Don’t you love it when you start chatting with the guy at the table next to you in a restaurant and it turns out he’s a cheese maker? And then, after promising to send you a piece of his cheese when he gets home, he does? Is there anything better than getting a package of cheese in the mail?
This happened to me when I was at the restaurant Venissa, on the island of Mazzorbo in the Venetian lagoon. The restaurant, only a year old, is run by the much lauded Paola Budel. And in fact, one of the reasons the cheese guy was there was to bring down one of his wheels of cheese for her to play around with.
The cheese, he explained, was called 50/50 since it was made from half raw cows milk and half raw goats milk. I was immediately intrigued, since I’d never tasted a mixed cow and goat cheese. Usually aged at least 12 months, the wheel he had brought down to Paola was 2 years old. Now I really wanted to have a bite.
But the menu for the dinner I attended had been planned long before the cheese arrived on Mazzorbo, and so I left the island none the wiser as to how this cheese might taste.
All that was resolved when the postman rang the bell the other day. I mean, I knew Mr. Cheese Guy said he’d send me some cheese. But people say a lot of things, and getting cheese in the mail was just not something I thought was gonna happen.
Not only did it arrive, it was the most elegant package – cheese or anything else – that I’d received in a long time. After unwrapping the brown tissue paper the cheese itself looked much like a big hunk of parmigiano. Pale yellow, with a thick rind. But the smell was something else altogether. The first whiff was definitely reminiscent of parmigiano, rich and buttery. But then the goat came forward, just a bit gamey and deeper.
The taste was a similar sensation, with the richness filling my mouth before the sharpness hit. Grainy and hard, like parmigiano, but with a completely different, sharper and somehow lighter taste. Delicious and not quite like any other cheese I’d tasted before. What a great idea, the cow and goat thing.
Of course I ate a big chunk right away, as is. But since there was a lot still left I decided to use it for dinner. I knew I didn’t want its delicate flavor lost, melted, amid strands of pasta so used it shaved over a pile of egg-topped asparagus.

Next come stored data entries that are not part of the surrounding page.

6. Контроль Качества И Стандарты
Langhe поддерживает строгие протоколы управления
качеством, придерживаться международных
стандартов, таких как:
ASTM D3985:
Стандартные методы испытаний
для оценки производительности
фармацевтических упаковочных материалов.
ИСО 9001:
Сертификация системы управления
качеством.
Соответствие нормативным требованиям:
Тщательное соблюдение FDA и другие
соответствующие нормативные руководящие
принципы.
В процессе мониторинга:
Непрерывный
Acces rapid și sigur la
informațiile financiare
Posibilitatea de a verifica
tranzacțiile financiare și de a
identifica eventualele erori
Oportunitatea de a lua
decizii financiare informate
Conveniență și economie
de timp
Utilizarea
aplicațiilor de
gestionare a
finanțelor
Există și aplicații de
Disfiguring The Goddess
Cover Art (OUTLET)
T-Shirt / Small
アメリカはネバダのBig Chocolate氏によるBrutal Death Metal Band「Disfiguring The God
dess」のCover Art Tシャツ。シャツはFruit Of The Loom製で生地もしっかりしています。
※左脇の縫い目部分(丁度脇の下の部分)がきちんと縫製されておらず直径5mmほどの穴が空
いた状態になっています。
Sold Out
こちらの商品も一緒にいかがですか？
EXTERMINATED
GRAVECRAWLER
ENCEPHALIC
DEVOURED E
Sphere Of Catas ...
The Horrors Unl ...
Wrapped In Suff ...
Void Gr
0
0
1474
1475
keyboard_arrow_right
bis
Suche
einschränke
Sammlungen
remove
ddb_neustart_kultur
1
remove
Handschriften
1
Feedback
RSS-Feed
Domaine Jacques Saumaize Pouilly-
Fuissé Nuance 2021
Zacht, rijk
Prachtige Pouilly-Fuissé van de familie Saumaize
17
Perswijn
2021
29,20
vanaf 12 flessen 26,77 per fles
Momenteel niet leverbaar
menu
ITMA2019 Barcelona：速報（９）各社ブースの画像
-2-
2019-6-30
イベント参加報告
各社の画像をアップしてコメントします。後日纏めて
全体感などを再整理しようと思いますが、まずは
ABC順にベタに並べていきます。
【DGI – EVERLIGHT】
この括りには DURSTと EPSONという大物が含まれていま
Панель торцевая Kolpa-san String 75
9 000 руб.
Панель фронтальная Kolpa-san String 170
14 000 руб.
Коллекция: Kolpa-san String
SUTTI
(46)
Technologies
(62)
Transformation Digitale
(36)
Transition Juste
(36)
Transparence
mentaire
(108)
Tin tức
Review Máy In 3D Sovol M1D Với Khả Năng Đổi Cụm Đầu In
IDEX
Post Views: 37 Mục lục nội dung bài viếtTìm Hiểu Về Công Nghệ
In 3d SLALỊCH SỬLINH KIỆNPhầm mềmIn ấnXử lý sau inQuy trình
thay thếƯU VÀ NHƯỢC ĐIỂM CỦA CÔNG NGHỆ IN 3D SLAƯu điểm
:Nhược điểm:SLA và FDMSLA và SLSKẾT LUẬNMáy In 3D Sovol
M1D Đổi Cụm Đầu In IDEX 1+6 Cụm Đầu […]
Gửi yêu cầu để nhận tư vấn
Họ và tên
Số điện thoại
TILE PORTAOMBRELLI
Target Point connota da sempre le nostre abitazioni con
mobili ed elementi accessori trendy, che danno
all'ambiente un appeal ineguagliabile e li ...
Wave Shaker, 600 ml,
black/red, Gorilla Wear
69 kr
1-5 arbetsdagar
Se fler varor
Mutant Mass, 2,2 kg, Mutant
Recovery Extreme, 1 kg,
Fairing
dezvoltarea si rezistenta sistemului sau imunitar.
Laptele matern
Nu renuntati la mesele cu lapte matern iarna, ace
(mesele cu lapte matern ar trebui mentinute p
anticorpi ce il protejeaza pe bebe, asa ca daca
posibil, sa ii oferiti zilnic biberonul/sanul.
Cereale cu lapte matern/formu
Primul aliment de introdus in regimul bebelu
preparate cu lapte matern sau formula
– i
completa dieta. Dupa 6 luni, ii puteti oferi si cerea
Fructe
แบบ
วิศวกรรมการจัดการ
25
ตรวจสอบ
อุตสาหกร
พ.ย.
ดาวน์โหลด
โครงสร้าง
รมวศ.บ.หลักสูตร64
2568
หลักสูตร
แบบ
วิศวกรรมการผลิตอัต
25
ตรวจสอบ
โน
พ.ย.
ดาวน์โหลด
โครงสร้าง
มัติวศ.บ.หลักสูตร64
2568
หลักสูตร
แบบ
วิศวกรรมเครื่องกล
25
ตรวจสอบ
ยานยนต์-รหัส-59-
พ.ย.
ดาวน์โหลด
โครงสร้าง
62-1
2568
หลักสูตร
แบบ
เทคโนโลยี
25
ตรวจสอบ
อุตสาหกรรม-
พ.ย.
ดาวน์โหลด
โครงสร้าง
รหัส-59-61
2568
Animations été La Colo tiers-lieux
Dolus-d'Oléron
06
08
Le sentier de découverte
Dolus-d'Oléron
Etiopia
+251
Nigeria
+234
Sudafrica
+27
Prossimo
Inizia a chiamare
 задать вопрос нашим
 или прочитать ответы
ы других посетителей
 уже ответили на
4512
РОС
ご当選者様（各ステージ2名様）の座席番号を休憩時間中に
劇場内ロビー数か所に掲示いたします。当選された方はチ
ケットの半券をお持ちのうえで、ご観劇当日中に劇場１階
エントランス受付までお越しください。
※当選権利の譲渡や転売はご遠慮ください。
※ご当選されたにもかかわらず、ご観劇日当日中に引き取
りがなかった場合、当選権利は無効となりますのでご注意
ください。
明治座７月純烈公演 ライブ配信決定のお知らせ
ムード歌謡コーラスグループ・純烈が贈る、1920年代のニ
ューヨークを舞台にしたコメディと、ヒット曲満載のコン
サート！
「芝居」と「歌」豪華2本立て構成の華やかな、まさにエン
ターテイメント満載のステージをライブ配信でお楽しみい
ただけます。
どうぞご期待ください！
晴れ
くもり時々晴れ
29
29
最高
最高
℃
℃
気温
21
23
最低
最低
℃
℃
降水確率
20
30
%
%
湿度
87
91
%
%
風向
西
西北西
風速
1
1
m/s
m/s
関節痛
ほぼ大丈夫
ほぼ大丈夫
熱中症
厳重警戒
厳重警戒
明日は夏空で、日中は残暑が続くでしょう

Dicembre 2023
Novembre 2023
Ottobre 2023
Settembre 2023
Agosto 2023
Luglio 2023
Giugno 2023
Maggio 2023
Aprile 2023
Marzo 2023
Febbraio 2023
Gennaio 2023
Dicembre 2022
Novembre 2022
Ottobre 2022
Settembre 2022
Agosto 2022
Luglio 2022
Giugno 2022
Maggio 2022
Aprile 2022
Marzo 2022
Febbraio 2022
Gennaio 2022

Asparagus Bismark is something that starts showing up on Roman menus about now. Steamed asparagus, topped by a fried egg, left runny. Then smothered with a flurry of grated parmigiano. Rather than grating the cheese, I shaved off thin slivers that stayed intact atop the hot egg. Not only pretty, but it kept the goaty goodness up front and center.
Asparagus Bismark
Serves One
8-10 Stalks of Asparagus
2 eggs
1 piece of hard cheese, such as parmigiano or pecorino
1 Tablespoon of butter
Salt and pepper
Trim and clean asparagus. Place in steamer basket and steam until tender (about 8-10 minutes)
Turn off the heat, keeping the asparagus warm.
Heat butter in small skillet over gentle heat. Crack eggs into hot pan and cook until just set. You want the whites cooked, but the eggs runny. Sprinkle with salt and pepper.
Take asparagus out of pan with tongs, placing them on plate. Gently use a spatula and place the eggs atop the asparagus. Pour the remaining melted butter over the top. Using a sharp knife or vegetable peeler, cover in cheese shavings.
This is usually served as a main course, but if you use one egg and fewer asparagus, it makes a nice antipasto.
For more information about the cheese:
Cru 50/50
c/o Casa del Vino della Vallagarina
jodi
Wow! That looks really, really good.
chefbea
Looks yummy!! Who taught you to speak to strangers??
Michelle Cervone
@chefbea Talking to strangers. Hmm. I am convinced that it is this American thing. My parents do it all the time, in the most innocent, sincere way. Made me cringe as a teenager. I realize now it is a gift to be able to reach out; good things often come of it, in big and small packages. A good example of this was when I was in Italy a few years ago with my parents. As usual, they talked to strangers and …. well, I won’t go into it. But if anyone is interested, they came read more about it:http://abruzzojournal.squarespace.com/abruzzojournal/2010/4/17/dino-cervone.html
Michelle Cervone
Oops. I meant that “this is an American thing”. Have a good day everyone.
Lost in Provence
A good example of why I am grateful that, due to my time zone, your posts tend to arrive at least when dinner is en route. Holy cow, if I had read this when I was still hungry, I would be done for!
Pergolina
…oh the kindness of strangers
I love talking to people I don’t know
I want to dine next to the cheese man
Anonymous
Keep talking to strangers! According to Joe Jaworski (Synchronicity) that’s when magic happens (see asparagus above…)
Shamik
It is pre-breakfast time when I am reading this. This simple dish looks amazing and your blog is so well written as to make the story come alive. Thank you to you for writing it and to chefbea for reposting it on FB.
Sally Carrocino
This post is so timely, I have had a thing lately with poached eggs on salads. I had a beautiful beet, goat cheese salad with an egg on top for Sunday lunch. I really need to try this one. Thank you.